Tuesday, March 20, 2012

The Cross: The Measure of Love

Abingdon Press is publishing The Best of Will Willimon this year, a collection of some of my writing from Abingdon. As we move through Lent, season of the cross, I’m sharing some of these selections related to the theme of the cross.

To tell the truth, Lord Jesus, we weren’t that close to your cross when the soldiers nailed you to the wood and hoisted you up over Golgotha. But from where we were standing, at a safe distance, it looked to us like your arms were extended just about as far as they could go. It made us very uncomfortable to see your arms stretched out so very wide.

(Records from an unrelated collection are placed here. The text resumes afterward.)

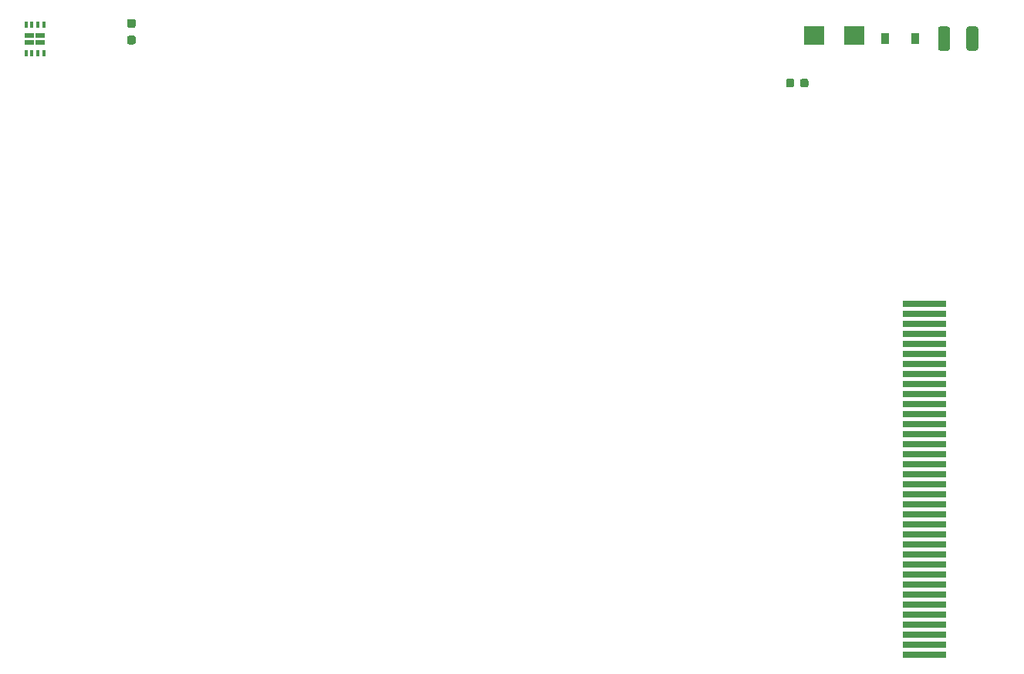
<source format=gbr>
%TF.GenerationSoftware,KiCad,Pcbnew,(5.1.8)-1*%
%TF.CreationDate,2021-01-17T18:30:32+01:00*%
%TF.ProjectId,teensy4_header_breakout,7465656e-7379-4345-9f68-65616465725f,rev?*%
%TF.SameCoordinates,Original*%
%TF.FileFunction,Paste,Top*%
%TF.FilePolarity,Positive*%
%FSLAX46Y46*%
G04 Gerber Fmt 4.6, Leading zero omitted, Abs format (unit mm)*
G04 Created by KiCad (PCBNEW (5.1.8)-1) date 2021-01-17 18:30:32*
%MOMM*%
%LPD*%
G01*
G04 APERTURE LIST*
%ADD10R,2.250000X2.150000*%
%ADD11R,0.350000X0.650000*%
%ADD12R,1.000000X0.600000*%
%ADD13R,4.800000X0.700000*%
%ADD14R,0.900000X1.200000*%
G04 APERTURE END LIST*
D10*
%TO.C,Z1*%
X191856000Y-33883600D03*
X196256000Y-33883600D03*
%TD*%
D11*
%TO.C,U1*%
X105349400Y-35763800D03*
X105999400Y-35763800D03*
X106649400Y-35763800D03*
X107299400Y-35763800D03*
X107299400Y-32663800D03*
X106649400Y-32663800D03*
X105999400Y-32663800D03*
X105349400Y-32663800D03*
D12*
X106924400Y-34601300D03*
X106924400Y-33826300D03*
X105724400Y-33826300D03*
X105724400Y-34601300D03*
%TD*%
%TO.C,R7*%
G36*
G01*
X116678700Y-33853300D02*
X117153700Y-33853300D01*
G75*
G02*
X117391200Y-34090800I0J-237500D01*
G01*
X117391200Y-34590800D01*
G75*
G02*
X117153700Y-34828300I-237500J0D01*
G01*
X116678700Y-34828300D01*
G75*
G02*
X116441200Y-34590800I0J237500D01*
G01*
X116441200Y-34090800D01*
G75*
G02*
X116678700Y-33853300I237500J0D01*
G01*
G37*
G36*
G01*
X116678700Y-32028300D02*
X117153700Y-32028300D01*
G75*
G02*
X117391200Y-32265800I0J-237500D01*
G01*
X117391200Y-32765800D01*
G75*
G02*
X117153700Y-33003300I-237500J0D01*
G01*
X116678700Y-33003300D01*
G75*
G02*
X116441200Y-32765800I0J237500D01*
G01*
X116441200Y-32265800D01*
G75*
G02*
X116678700Y-32028300I237500J0D01*
G01*
G37*
%TD*%
D13*
%TO.C,MX1*%
X203888340Y-63333680D03*
X203888340Y-64433680D03*
X203888340Y-65533680D03*
X203888340Y-66633680D03*
X203888340Y-67733680D03*
X203888340Y-68833680D03*
X203888340Y-69933680D03*
X203888340Y-71033680D03*
X203888340Y-72133680D03*
X203888340Y-73233680D03*
X203888340Y-74333680D03*
X203888340Y-75433680D03*
X203888340Y-76533680D03*
X203888340Y-77633680D03*
X203888340Y-78733680D03*
X203888340Y-79833680D03*
X203888340Y-80933680D03*
X203888340Y-82033680D03*
X203888340Y-83133680D03*
X203888340Y-84233680D03*
X203888340Y-85333680D03*
X203888340Y-86433680D03*
X203888340Y-87533680D03*
X203888340Y-88633680D03*
X203888340Y-89733680D03*
X203888340Y-90833680D03*
X203888340Y-91933680D03*
X203888340Y-93033680D03*
X203888340Y-94133680D03*
X203888340Y-95233680D03*
X203888340Y-96333680D03*
X203888340Y-97433680D03*
X203888340Y-98533680D03*
X203888340Y-99633680D03*
X203888340Y-100733680D03*
X203888340Y-101833680D03*
%TD*%
%TO.C,F1*%
G36*
G01*
X206719600Y-33113400D02*
X206719600Y-35263400D01*
G75*
G02*
X206469600Y-35513400I-250000J0D01*
G01*
X205669600Y-35513400D01*
G75*
G02*
X205419600Y-35263400I0J250000D01*
G01*
X205419600Y-33113400D01*
G75*
G02*
X205669600Y-32863400I250000J0D01*
G01*
X206469600Y-32863400D01*
G75*
G02*
X206719600Y-33113400I0J-250000D01*
G01*
G37*
G36*
G01*
X209819600Y-33113400D02*
X209819600Y-35263400D01*
G75*
G02*
X209569600Y-35513400I-250000J0D01*
G01*
X208769600Y-35513400D01*
G75*
G02*
X208519600Y-35263400I0J250000D01*
G01*
X208519600Y-33113400D01*
G75*
G02*
X208769600Y-32863400I250000J0D01*
G01*
X209569600Y-32863400D01*
G75*
G02*
X209819600Y-33113400I0J-250000D01*
G01*
G37*
%TD*%
D14*
%TO.C,D1*%
X199645000Y-34213800D03*
X202945000Y-34213800D03*
%TD*%
%TO.C,C7*%
G36*
G01*
X188741600Y-39315200D02*
X188741600Y-38815200D01*
G75*
G02*
X188966600Y-38590200I225000J0D01*
G01*
X189416600Y-38590200D01*
G75*
G02*
X189641600Y-38815200I0J-225000D01*
G01*
X189641600Y-39315200D01*
G75*
G02*
X189416600Y-39540200I-225000J0D01*
G01*
X188966600Y-39540200D01*
G75*
G02*
X188741600Y-39315200I0J225000D01*
G01*
G37*
G36*
G01*
X190291600Y-39315200D02*
X190291600Y-38815200D01*
G75*
G02*
X190516600Y-38590200I225000J0D01*
G01*
X190966600Y-38590200D01*
G75*
G02*
X191191600Y-38815200I0J-225000D01*
G01*
X191191600Y-39315200D01*
G75*
G02*
X190966600Y-39540200I-225000J0D01*
G01*
X190516600Y-39540200D01*
G75*
G02*
X190291600Y-39315200I0J225000D01*
G01*
G37*
%TD*%
M02*

</source>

Yet you tended to do that, even before you got your cross. Seeing you hanging there, arms in such unnatural embrace, we recalled how troublesome was your reach throughout your ministry, a real pain. First the dirty, common fisherfolk whom you called to abandon their families and follow you, then the tax collectors, the whores, the lepers, the stumbling blind and crawling lame, cruel Roman soldiers, bleeding women, clergy, even corpses, all responding to your touch, all caught within your grasp. A Savior can’t reach that far and not expect to be punished for it. And on Friday, God knows you paid dearly for your barrier-breaking, boundary-bursting reach.

You overreached.

How wide is your reach? See, even now, the nails through your hands cannot constrain you. You stoop, strain, bend, and grab, reaching down all the way to hell itself, determined to gather, to reap, to have all us sinners, dead or alive, no matter what the sin, all in your clutch, all in your embrace.

We gather here, at the foot of your cross as those who have been grabbed, got hold of, by a Lord whose reach knows no bounds. So this day, this fateful Friday, we warn those not yet reached—Hitler, Stalin, the woman sitting next to us today on the bus, the man who yesterday cut us off in traffic and grinned about it, the one who so wronged me that I hate him and wish he were not, the Palestinian who strapped the plastic explosive to herself and pulled the cord hoping to take some Jewish children with her—beware. Take it from us sinners: His reach is without bounds, His embrace wide, determined and irresistible. He will have you, if He has to die trying. Amen.